Sur le bateau, nous voyons Bjorn lever les bras en l’air et s’adresser aux Dieux. Sa voix porte malgré la distance et nous comprenons qu’il confie l’esprit de notre mère aux Dieux. Il souhaite un bon voyage à Tyra et rappelle qu’elle a toujours été fière et digne. Sauf quand elle m’a menti, c’est-à-dire durant toute ma vie, me dis-je, les larmes aux yeux.

— Tu sais, je crois qu’avec ou sans cette révélation, Bjorn aurait fait pareil… Il a besoin de gérer ça, d’avoir ce dernier tête-à-tête avec elle, et c’est égoïste, mais il est guidé par ses émotions et sa tristesse.

— Tu as sûrement raison, mon Amour. Merci d’être là, cela me fait du bien.

— Je suis là pour ça, Chéri, souffle-t-elle en posant sa joue contre mon épaule.

Je m’arrange pour caler Liina contre mon bras droit et passe l’autre autour de la taille de mon épouse qui sait se montrer si attentionnée à mon égard. Marguerite est de l’autre côté et nous regarde avec tendresse tandis que Bjorn continue ses incantations. Sur un signe de sa part, les lurs reprennent leur chant lugubre avant d’être rejoints par les flûtes qui apportent une touche aérienne censée aider au transport de l’esprit de la défunte. L’émotion est palpable dans toute l’assemblée et personne ne bouge alors que mon frère redescend enfin du bâteau.

A ma grande surprise, il se dirige vers moi et me fait signe de le suivre. Devant mon incompréhension, il précise sa volonté.

— Accompagne-moi. Il faut que nous allumions le bûcher…

Je suis étonné de sa proposition mais ne me fais pas prier. Une nouvelle fois, je m’apprête à déposer Liina dans les bras de sa mère mais Marguerite s’approche et c’est à elle que je confie ma fille, avant de suivre Bjorn jusqu’au bûcher. Nous prenons chacun une torche et nous observons les deux jeunes qui aspergent tout le bois d’huile animale. Iona lance le chant d’adieu aux défunts et nous écoutons tous sa belle voix claire s’élever dans l’air pur de cette belle journée de printemps. Elle est bientôt rejointe par tous les villageois qui communient ainsi leur respect à la fois pour Tyra mais aussi et surtout pour son fils, notre Jarl actuel.

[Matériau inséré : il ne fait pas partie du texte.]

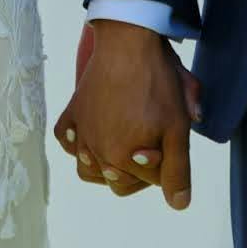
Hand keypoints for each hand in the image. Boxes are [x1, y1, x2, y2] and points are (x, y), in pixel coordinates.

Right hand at [56, 18, 197, 209]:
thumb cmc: (157, 84)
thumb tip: (178, 205)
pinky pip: (68, 142)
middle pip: (119, 182)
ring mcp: (80, 133)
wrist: (127, 42)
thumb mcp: (178, 129)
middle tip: (154, 140)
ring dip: (108, 165)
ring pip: (89, 170)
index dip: (167, 164)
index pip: (150, 182)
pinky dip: (79, 145)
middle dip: (139, 169)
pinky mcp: (71, 115)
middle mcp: (95, 152)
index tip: (173, 139)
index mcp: (121, 159)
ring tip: (125, 145)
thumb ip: (178, 172)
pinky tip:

Une fois le silence revenu, Bjorn prend à nouveau la parole pour réciter un poème traditionnel.

La mort n’est qu’un départ vers d’autres horizons

C’est un passage qui éloigne les défunts de cette prison

Qu’est la vie loin des Dieux

Que le Valhalla soit sous terre ou dans les cieux

Tyra Skara, nous te souhaitons bonne route

Même si tu nous manqueras sans aucun doute

Lorsqu’il prononce le dernier mot, c’est le signe pour nous de tendre nos torches et de mettre le feu au bâteau. Les premières flammes sont timides mais nous continuons à embraser différents endroits et bientôt, le brasier s’étend. Nous nous reculons alors qu’il continue à prendre de l’ampleur et rejoignons les villageois qui entourent ce qui est en train de devenir le tombeau de ma mère adoptive. Le silence n’est perturbé que par le craquement du bois qui se consume et les bruits des planches qui s’effondrent sous l’effet des flammes. C’est un instant vraiment hors du temps de voir ce bâteau partir en fumée et emporter sur chaque volute une partie de l’esprit de Tyra, cette fière Viking qui nous a tous tant appris. Je sens plus que je ne vois Clothilde approcher et se serrer à nouveau contre moi. Elle aussi semble émue par cette cérémonie même si elle ne portait pas ma mère dans son cœur. Dans ce moment difficile et éprouvant, je suis heureux de pouvoir compter sur son soutien. J’en ai tellement besoin.